#### Your instructions:
In the copy, include exactly the lines from the one with "Identify the document" through the end of the data and no others, both ends kept, with every picture left out.

Dataset entries:

□ □ □ □

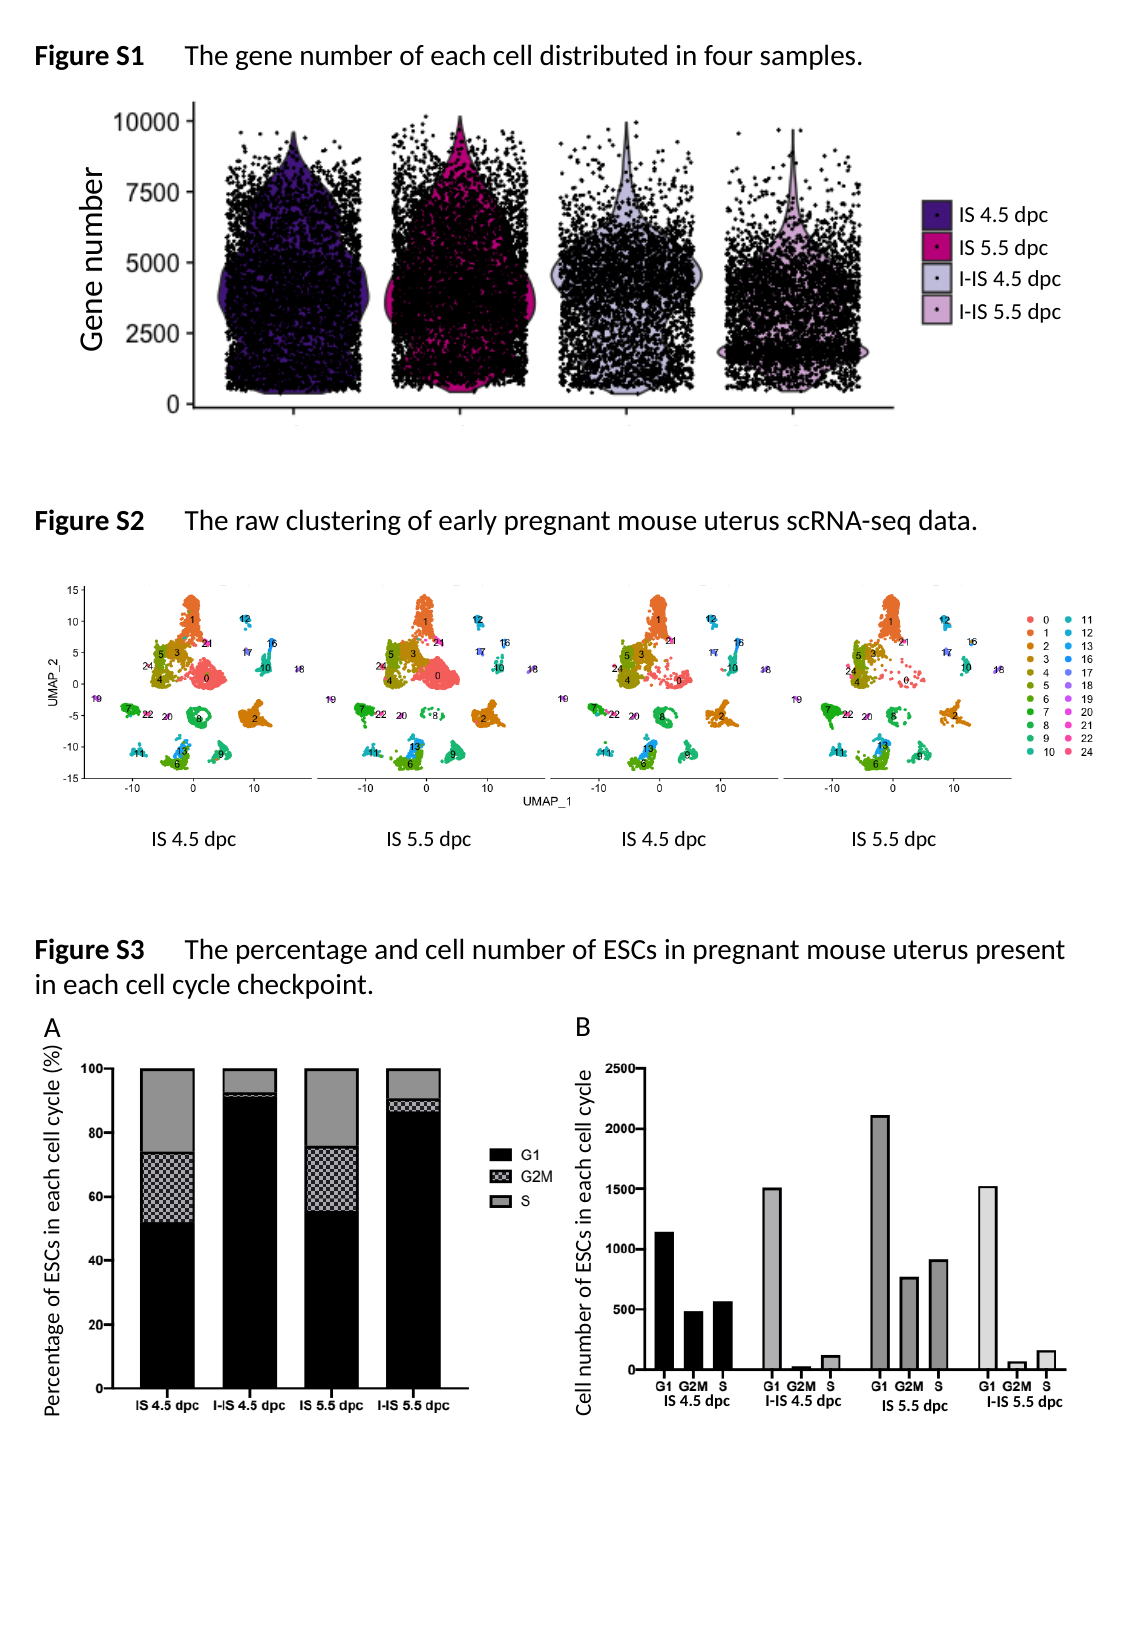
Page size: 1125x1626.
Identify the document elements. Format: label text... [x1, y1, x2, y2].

text_box I-IS 4.5 dpc [966, 256, 1086, 289]
text_box IS 4.5 dpc [648, 1395, 750, 1418]
picture [37, 585, 1104, 822]
text_box Figure S2 The raw clustering of early pregnant mouse uterus scRNA-seq data. [19, 493, 1086, 544]
text_box B [560, 999, 632, 1050]
text_box Percentage of ESCs in each cell cycle (%) [29, 1051, 72, 1433]
text_box Cell number of ESCs in each cell cycle [560, 1050, 603, 1432]
text_box IS 4.5 dpc [606, 822, 743, 859]
text_box Figure S3 The percentage and cell number of ESCs in pregnant mouse uterus present in each cell cycle checkpoint. [19, 923, 1098, 1008]
text_box I-IS 5.5 dpc [972, 1395, 1086, 1418]
text_box IS 5.5 dpc [867, 1395, 989, 1422]
text_box Gene number [61, 145, 103, 368]
text_box IS 5.5 dpc [836, 822, 973, 859]
text_box IS 5.5 dpc [966, 225, 1066, 256]
text_box I-IS 4.5 dpc [750, 1395, 886, 1418]
text_box I-IS 5.5 dpc [966, 289, 1096, 332]
picture [603, 1053, 1098, 1395]
text_box A [29, 1000, 101, 1051]
picture [78, 1053, 555, 1416]
text_box IS 4.5 dpc [136, 822, 273, 859]
text_box IS 5.5 dpc [371, 822, 508, 859]
text_box IS 4.5 dpc [966, 192, 1066, 225]
picture [103, 96, 966, 426]
text_box Figure S1 The gene number of each cell distributed in four samples. [19, 29, 966, 79]
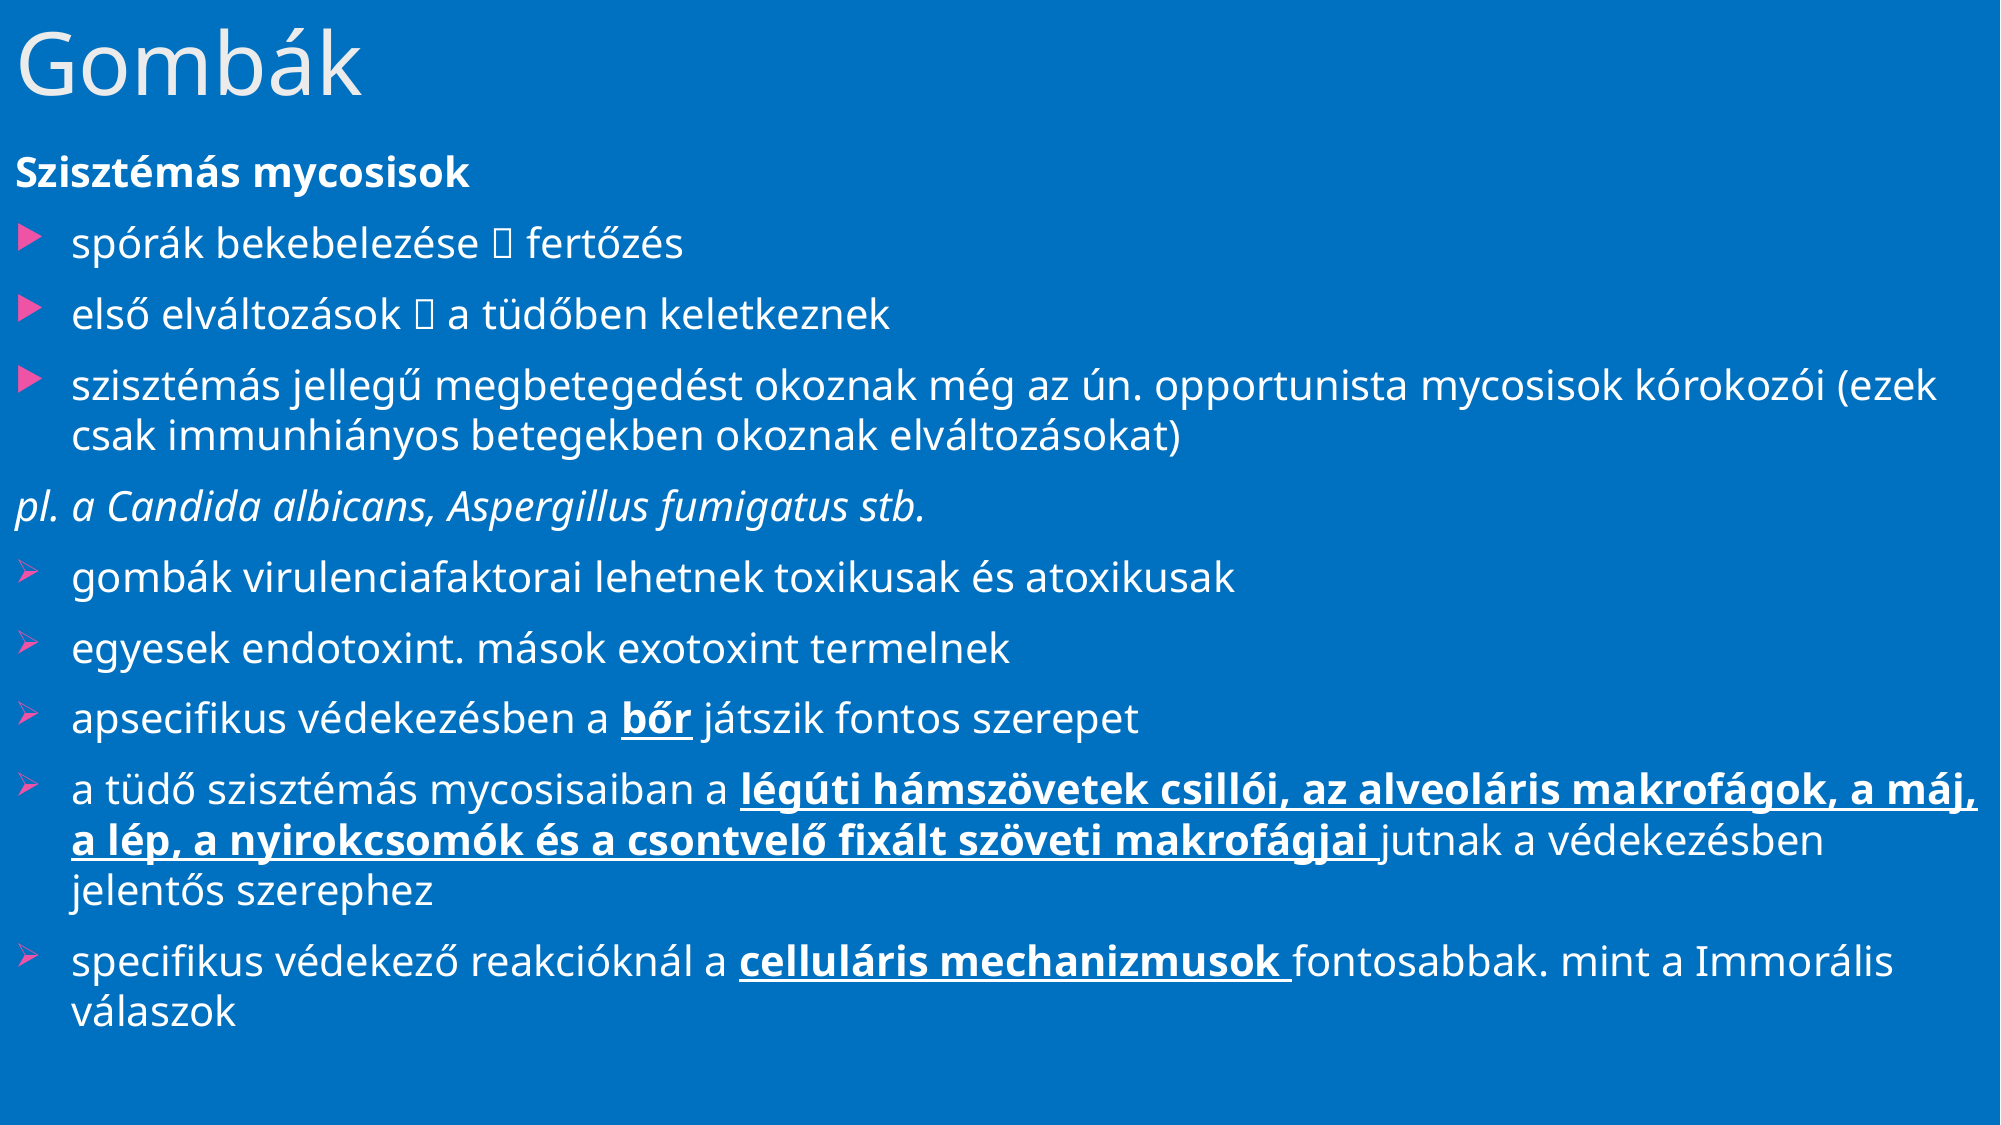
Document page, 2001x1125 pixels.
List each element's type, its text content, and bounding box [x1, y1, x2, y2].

□ □ □ □

#### Your response:
Identify the document elements. Format: label text... [x1, y1, x2, y2].

text_box I-IS 4.5 dpc [966, 256, 1086, 289]
text_box IS 4.5 dpc [648, 1395, 750, 1418]
picture [37, 585, 1104, 822]
text_box Figure S2 The raw clustering of early pregnant mouse uterus scRNA-seq data. [19, 493, 1086, 544]
text_box B [560, 999, 632, 1050]
text_box Percentage of ESCs in each cell cycle (%) [29, 1051, 72, 1433]
text_box Cell number of ESCs in each cell cycle [560, 1050, 603, 1432]
text_box IS 4.5 dpc [606, 822, 743, 859]
text_box Figure S3 The percentage and cell number of ESCs in pregnant mouse uterus present in each cell cycle checkpoint. [19, 923, 1098, 1008]
text_box I-IS 5.5 dpc [972, 1395, 1086, 1418]
text_box IS 5.5 dpc [867, 1395, 989, 1422]
text_box Gene number [61, 145, 103, 368]
text_box IS 5.5 dpc [836, 822, 973, 859]
text_box IS 5.5 dpc [966, 225, 1066, 256]
text_box I-IS 4.5 dpc [750, 1395, 886, 1418]
text_box I-IS 5.5 dpc [966, 289, 1096, 332]
picture [603, 1053, 1098, 1395]
text_box A [29, 1000, 101, 1051]
picture [78, 1053, 555, 1416]
text_box IS 4.5 dpc [136, 822, 273, 859]
text_box IS 5.5 dpc [371, 822, 508, 859]
text_box IS 4.5 dpc [966, 192, 1066, 225]
picture [103, 96, 966, 426]
text_box Figure S1 The gene number of each cell distributed in four samples. [19, 29, 966, 79]
Document page, 2001x1125 pixels.
List each element's type, its text content, and bounding box [x1, y1, x2, y2].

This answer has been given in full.